Now that our model has been trained, we can check the vectors for each word, which should have 100 dimensions.

In [0]:
vector_movie=model['movie']
print ("Number of dimensions: "+str(len(vector_movie)))
print (vector_movie)

We can also check the similarity (measured by cosine similarity) between some words. Let's start with finding the most similar words to *film* or *casablanca* in our vector space. We can find the most similar words of any input word by using the `.most_similar` command. 

In [0]:
model.most_similar('movie')

In [0]:
model.most_similar('casablanca')

We can also check the similarity between two given words.

In [0]:
print(model.similarity('movie', 'film'))
print(model.similarity('movie', 'popcorn'))
print(model.similarity('movie', 'table'))

Here we can see how words like *movie* and *film* are very close (in fact they are synonyms). Then other words like *movie* and *popcorn* are somehow related, while *movie* and *table* do not seem to be similar at all in this corpus.

**Note:** In this notebook we have learned our own word embeddings in IMDb. However, please note that in many cases we are going to directly use an available pre-trained word embedding model. These are generally trained on large corpora and are therefore more complete/accurate. For example, there are pre-trained models for [Word2Vec](https://code.google.com/archive/p/word2vec/), [GloVe](https://nlp.stanford.edu/projects/glove/) or even [FastText trained on Twitter](https://github.com/pedrada88/crossembeddings-twitter).

**Exercise (optional):** Choose a pre-trained model from Word2Vec, GloVe or FastText (there are many available online) and load it using gensim. Check a few similarities and compare it with the word embeddings trained on IMDb.

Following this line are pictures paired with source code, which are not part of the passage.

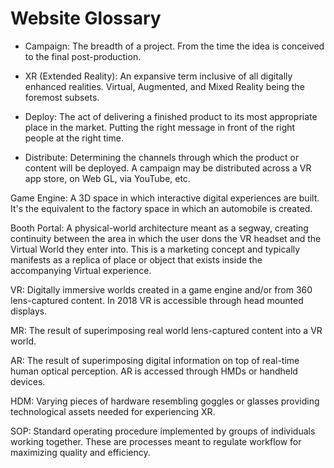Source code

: * Website Glossary 

- Campaign: The breadth of a project. From the time the idea is conceived to the final post-production. 

- XR (Extended Reality): An expansive term inclusive of all digitally enhanced realities. Virtual, Augmented, and Mixed Reality being the foremost subsets. 

- Deploy: The act of delivering a finished product to its most appropriate place in the market. Putting the right message in front of the right people at the right time. 

- Distribute: Determining the channels through which the product or content will be deployed. A campaign may be distributed across a VR app store, on Web GL, via YouTube, etc. 

Game Engine: A 3D space in which interactive digital experiences are built. It's the equivalent to the factory space in which an automobile is created. 

Booth Portal: A physical-world architecture meant as a segway, creating continuity between the area in which the user dons the VR headset and the Virtual World they enter into. This is a marketing concept and typically manifests as a replica of place or object that exists inside the accompanying Virtual experience. 
 
VR: Digitally immersive worlds created in a game engine and/or from 360 lens-captured content. In 2018 VR is accessible through head mounted displays. 

MR: The result of superimposing real world lens-captured content into a VR world. 

AR: The result of superimposing digital information on top of real-time human optical perception. AR is accessed through HMDs or handheld devices. 

HDM: Varying pieces of hardware resembling goggles or glasses providing technological assets needed for experiencing XR. 

SOP: Standard operating procedure implemented by groups of individuals working together. These are processes meant to regulate workflow for maximizing quality and efficiency.  
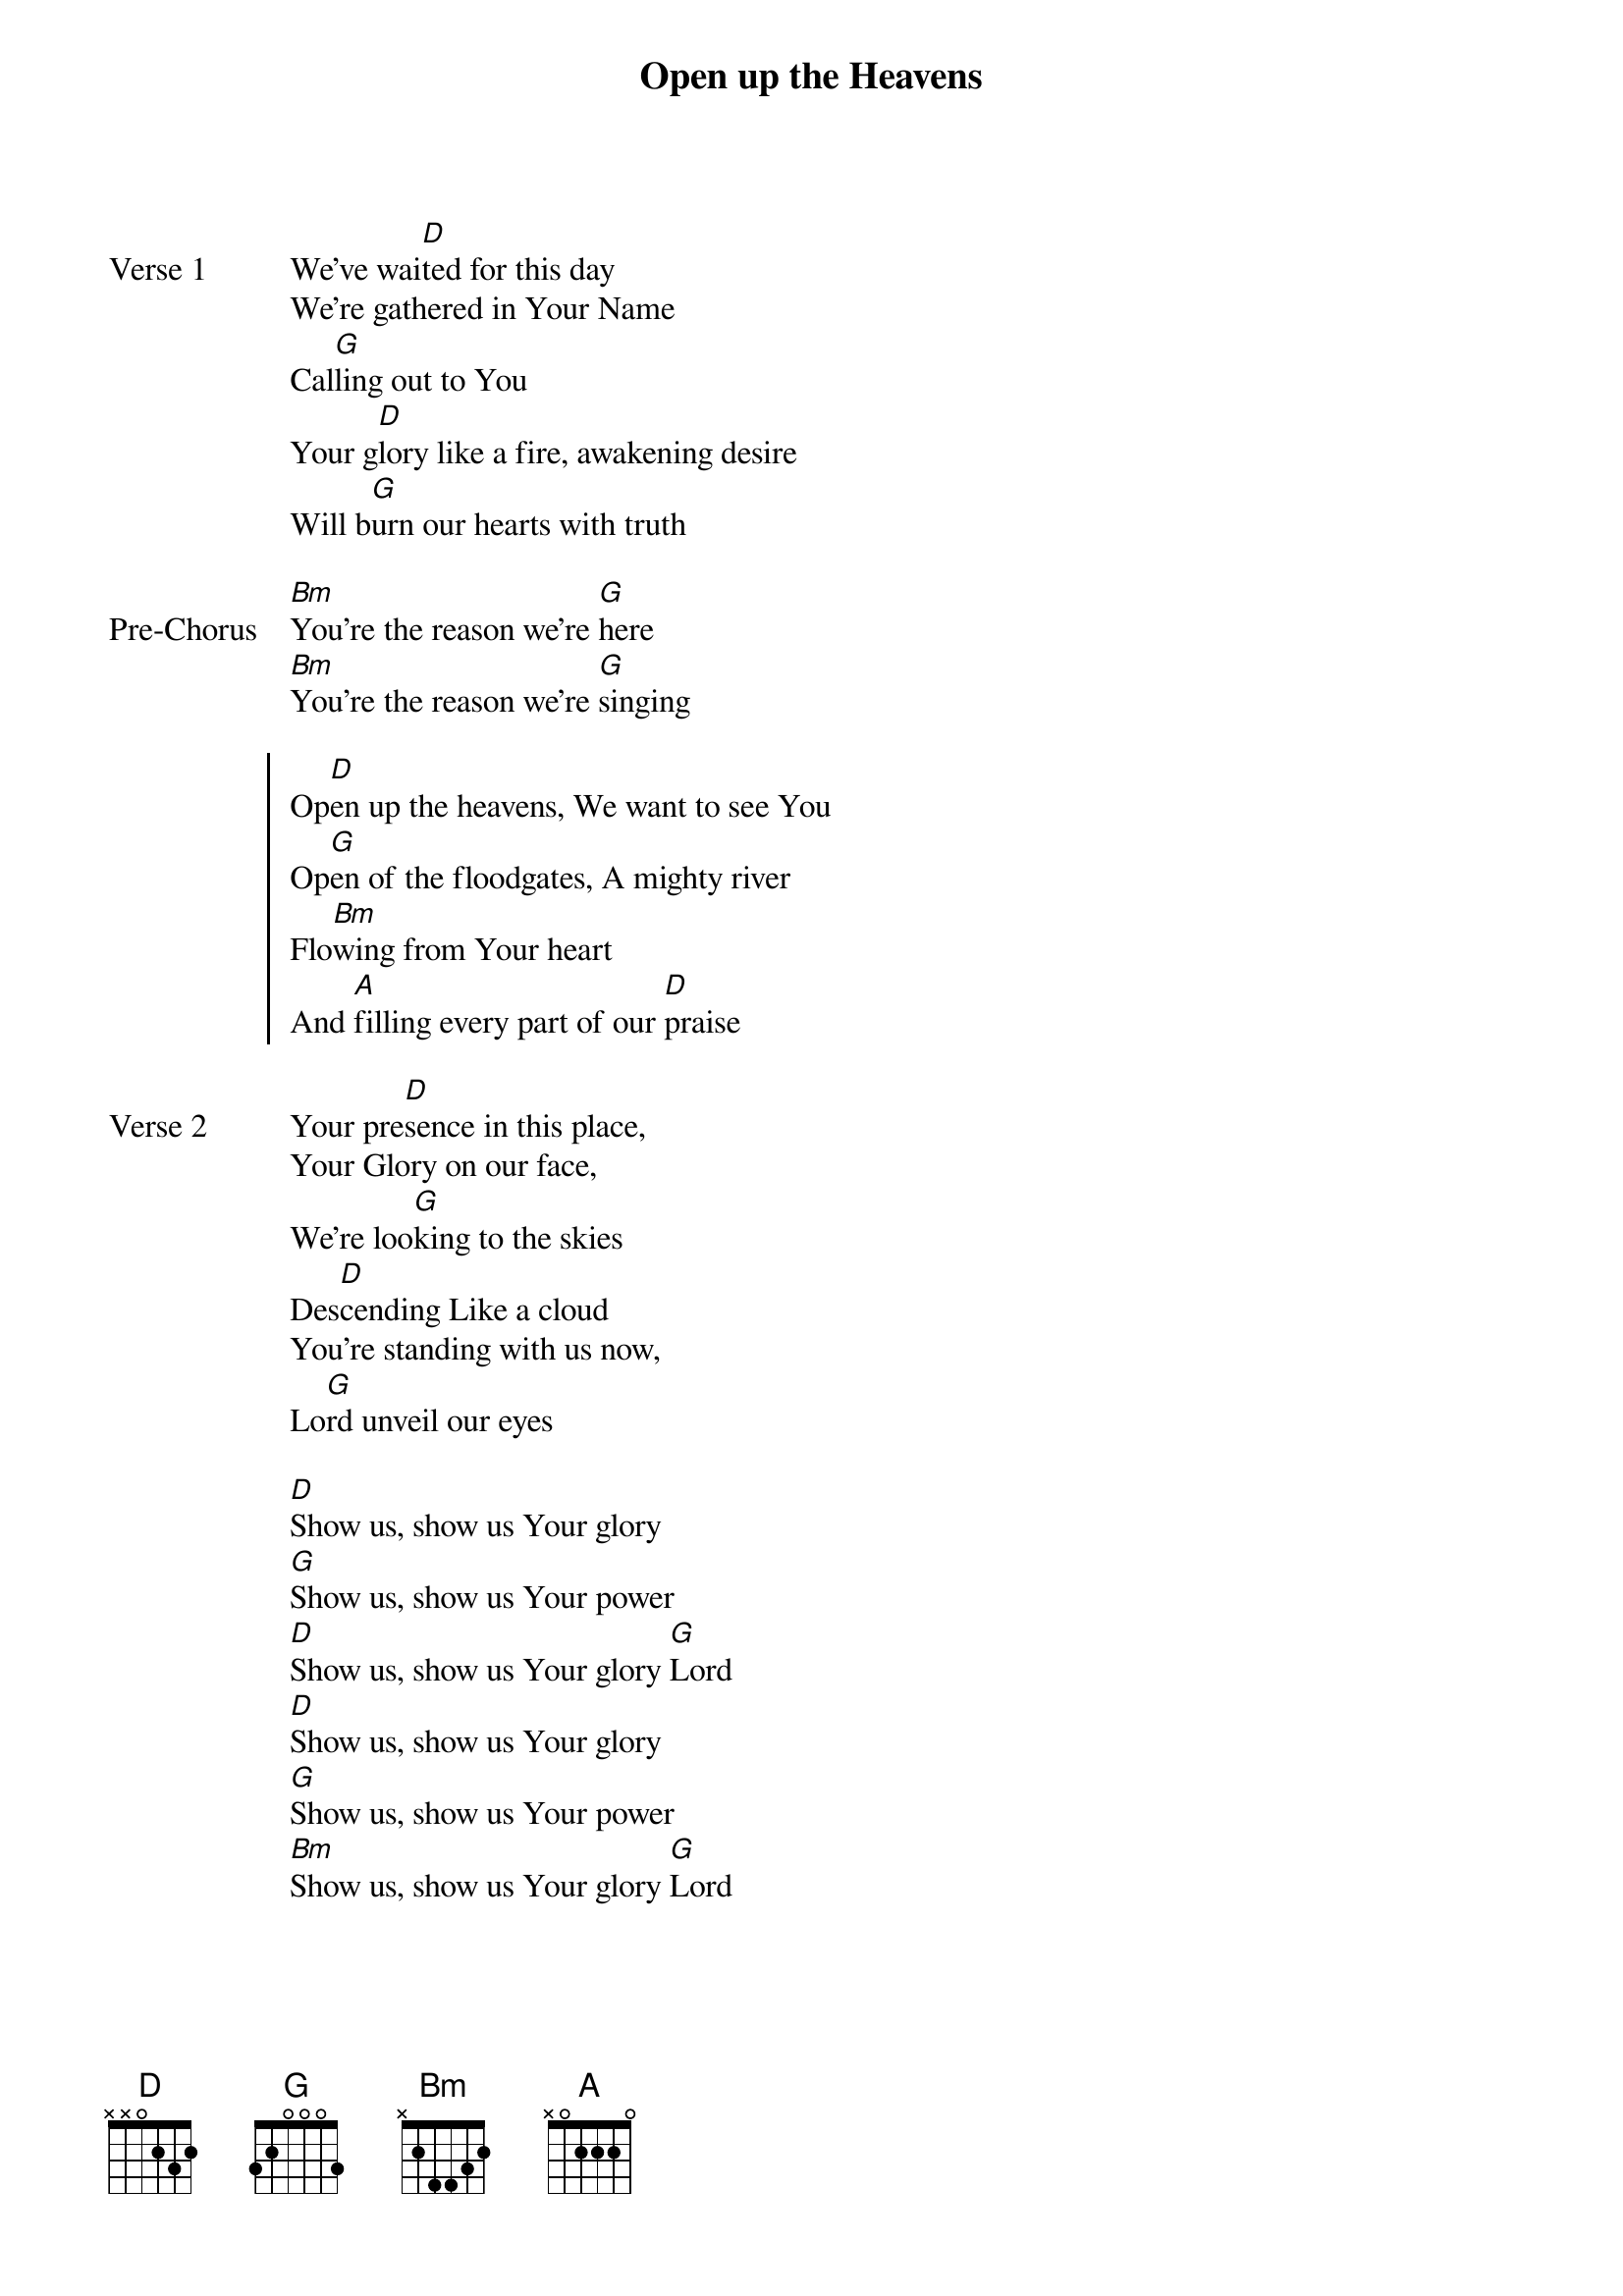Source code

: {title: Open up the Heavens}
{artist: Vertical Worship}
{key: D}

{start_of_verse: Verse 1}
We've wai[D]ted for this day
We're gathered in Your Name
Cal[G]ling out to You
Your g[D]lory like a fire, awakening desire
Will b[G]urn our hearts with truth
{end_of_verse}

{start_of_bridge: Pre-Chorus}
[Bm]You're the reason we're [G]here
[Bm]You're the reason we're [G]singing
{end_of_bridge}

{start_of_chorus}
Op[D]en up the heavens, We want to see You
Op[G]en of the floodgates, A mighty river
Flo[Bm]wing from Your heart
And [A]filling every part of our [D]praise
{end_of_chorus}

{start_of_verse: Verse 2}
Your pre[D]sence in this place,
Your Glory on our face,
We're loo[G]king to the skies
Des[D]cending Like a cloud
You're standing with us now,
Lo[G]rd unveil our eyes
{end_of_verse}

{start_of_bridge}
[D]Show us, show us Your glory
[G]Show us, show us Your power
[D]Show us, show us Your glory [G]Lord
[D]Show us, show us Your glory
[G]Show us, show us Your power
[Bm]Show us, show us Your glory [G]Lord
{end_of_bridge}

**Exercise 1:** Train a Word2Vec word embedding model on the IMDb corpus with 75 dimensions and a window size of 8. Then, check the most similar words of *movie* in the vector space and the similarity between *movie* and *table*. Compare the results with the previous trained model.

In [0]:
# To complete here...

**Exercise (optional):** Take a corpus of your choice (e.g. from one of the NLP projects) and train a word embedding model using gensim. Check a few similarities of words and compare with the models trained on IMDb.